- Opening Delimiter -

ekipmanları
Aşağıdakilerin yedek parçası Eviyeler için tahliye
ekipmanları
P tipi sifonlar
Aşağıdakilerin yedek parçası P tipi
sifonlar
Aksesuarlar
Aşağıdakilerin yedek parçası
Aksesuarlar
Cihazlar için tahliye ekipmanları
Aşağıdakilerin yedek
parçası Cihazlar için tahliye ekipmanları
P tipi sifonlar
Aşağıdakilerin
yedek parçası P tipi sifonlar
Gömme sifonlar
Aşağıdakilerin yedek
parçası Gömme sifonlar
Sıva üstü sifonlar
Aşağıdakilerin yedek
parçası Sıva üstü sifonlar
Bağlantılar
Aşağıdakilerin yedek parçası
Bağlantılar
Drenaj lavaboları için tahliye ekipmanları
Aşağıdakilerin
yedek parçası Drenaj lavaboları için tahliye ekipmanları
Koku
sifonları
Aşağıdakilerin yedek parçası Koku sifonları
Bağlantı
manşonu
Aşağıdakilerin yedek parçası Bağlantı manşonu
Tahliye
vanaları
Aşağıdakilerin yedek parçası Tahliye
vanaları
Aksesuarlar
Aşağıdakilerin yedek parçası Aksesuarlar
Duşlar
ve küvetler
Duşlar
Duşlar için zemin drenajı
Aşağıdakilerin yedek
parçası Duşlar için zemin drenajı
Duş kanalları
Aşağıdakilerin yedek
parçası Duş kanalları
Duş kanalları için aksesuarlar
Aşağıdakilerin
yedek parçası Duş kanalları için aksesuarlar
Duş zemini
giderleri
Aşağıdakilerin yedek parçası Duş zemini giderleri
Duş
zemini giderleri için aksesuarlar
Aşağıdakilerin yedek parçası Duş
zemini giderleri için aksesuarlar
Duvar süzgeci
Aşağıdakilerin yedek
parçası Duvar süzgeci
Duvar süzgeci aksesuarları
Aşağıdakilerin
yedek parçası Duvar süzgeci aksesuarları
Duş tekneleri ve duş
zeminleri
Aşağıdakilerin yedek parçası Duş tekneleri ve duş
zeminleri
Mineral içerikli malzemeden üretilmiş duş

- Closing Delimiter -

• _WHAT NEEDS TO BE DONE_: Scan the entries above for the word "üstü", then copy every line in which it occurs.

• _RESPONSE BOX_:
Sıva üstü sifonlar
parçası Sıva üstü sifonlar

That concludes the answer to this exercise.